Freitag, 6. April 2012

Jesus ist gestorben und ist auferstanden

So hat Christus den neuen Bund zwischen Gott und uns Menschen vermittelt:

Er starb, damit die Sünden aufgehoben werden, die unter dem alten Bund geschehen sind.

Nun können alle, die Gott berufen hat, das von Gott zugesagte unvergängliche Erbe empfangen, das ewige Leben bei Gott.

Beim neuen Bund ist es wie bei einem Testament: Ein Testament wird erst eröffnet, wenn der Tod seines Verfassers nachgewiesen ist.

Solange er lebt, ist es ohne jede Rechtskraft. Erst durch seinen Tod wird es gültig.

(Hebräer 9,15-17)

Wenn aber Christus nicht auferweckt ist, so ist euer Glaube nichtig,

so seid ihr noch in euren Sünden

Wenn wir allein in diesem Leben auf Christus gehofft haben,

so sind wir die elendsten von allen Menschen.
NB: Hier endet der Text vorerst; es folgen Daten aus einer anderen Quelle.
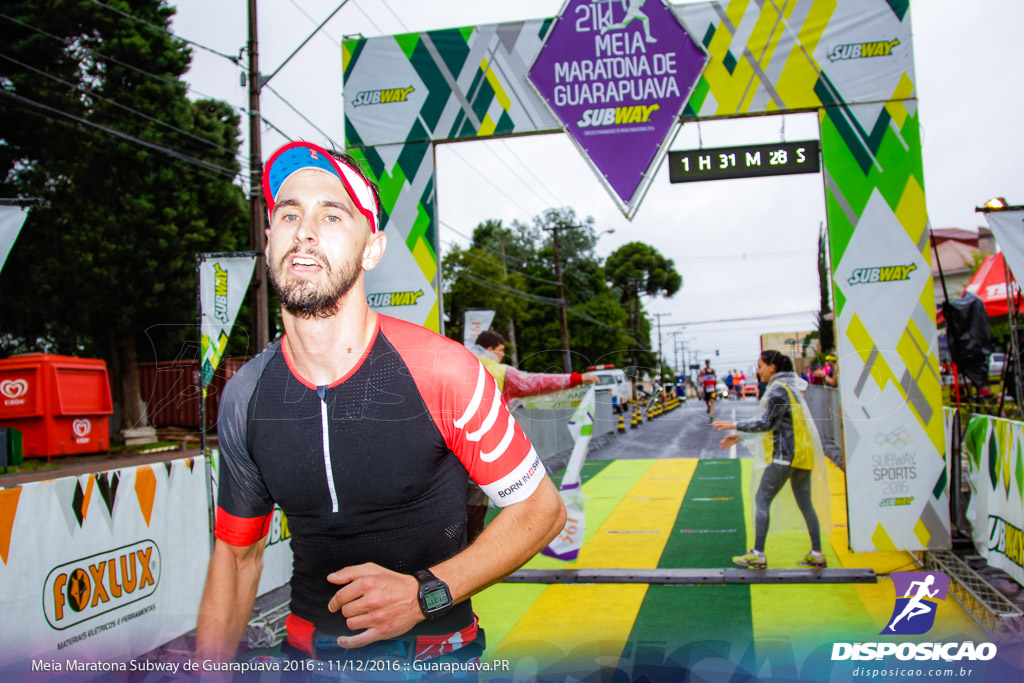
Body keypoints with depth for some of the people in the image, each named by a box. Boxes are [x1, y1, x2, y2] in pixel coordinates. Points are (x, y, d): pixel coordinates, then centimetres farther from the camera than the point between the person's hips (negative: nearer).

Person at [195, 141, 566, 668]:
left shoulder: (443, 371, -21)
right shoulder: (245, 396, -7)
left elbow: (541, 508, -13)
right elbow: (236, 552, 4)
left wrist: (427, 592, -22)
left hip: (433, 649, -3)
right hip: (306, 649, 4)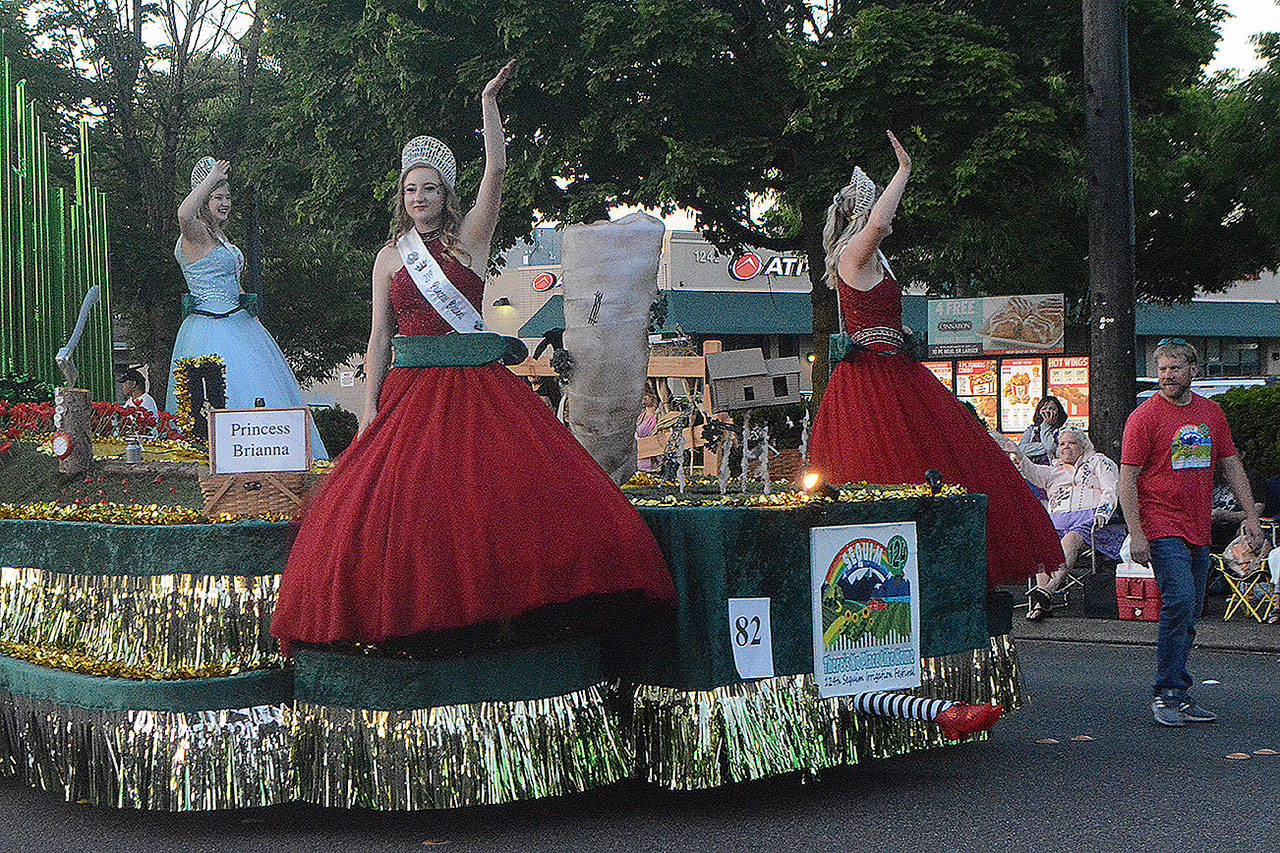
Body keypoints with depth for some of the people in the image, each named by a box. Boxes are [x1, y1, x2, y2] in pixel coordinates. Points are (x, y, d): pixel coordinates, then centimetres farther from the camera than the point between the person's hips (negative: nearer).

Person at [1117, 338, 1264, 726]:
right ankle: (1168, 694, -10)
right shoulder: (1144, 416, -6)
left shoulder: (1211, 412, 11)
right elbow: (1127, 479, -8)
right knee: (1179, 603, -17)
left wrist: (1251, 516, 12)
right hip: (1162, 527, -6)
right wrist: (1135, 533, -15)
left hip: (1199, 531, 6)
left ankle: (1176, 695, 14)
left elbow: (1231, 465, 18)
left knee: (1189, 615, 7)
(1.Korinther 15, 17 und 19)

Und weil denn Juden Zeichen fordern und Griechen Weisheit suchen,

predigen wir Christus als gekreuzigt,

den Juden ein Ärgernis und den Nationen eine Torheit;

den Berufenen selbst aber, Juden wie Griechen,

predigen wir Christus, Gottes Kraft und Gottes Weisheit.

(1. Korinther 1, 22-24)

Jesus sprach zu ihr: Ich bin die Auferstehung und das Leben;

wer an mich glaubt, wird leben, auch wenn er gestorben ist;

und jeder, der da lebt und an mich glaubt,

wird nicht sterben in Ewigkeit. Glaubst du das?

(Johannes 11, 25-26)

Das ist die Frage, die Jesus auch heute an dich stellt.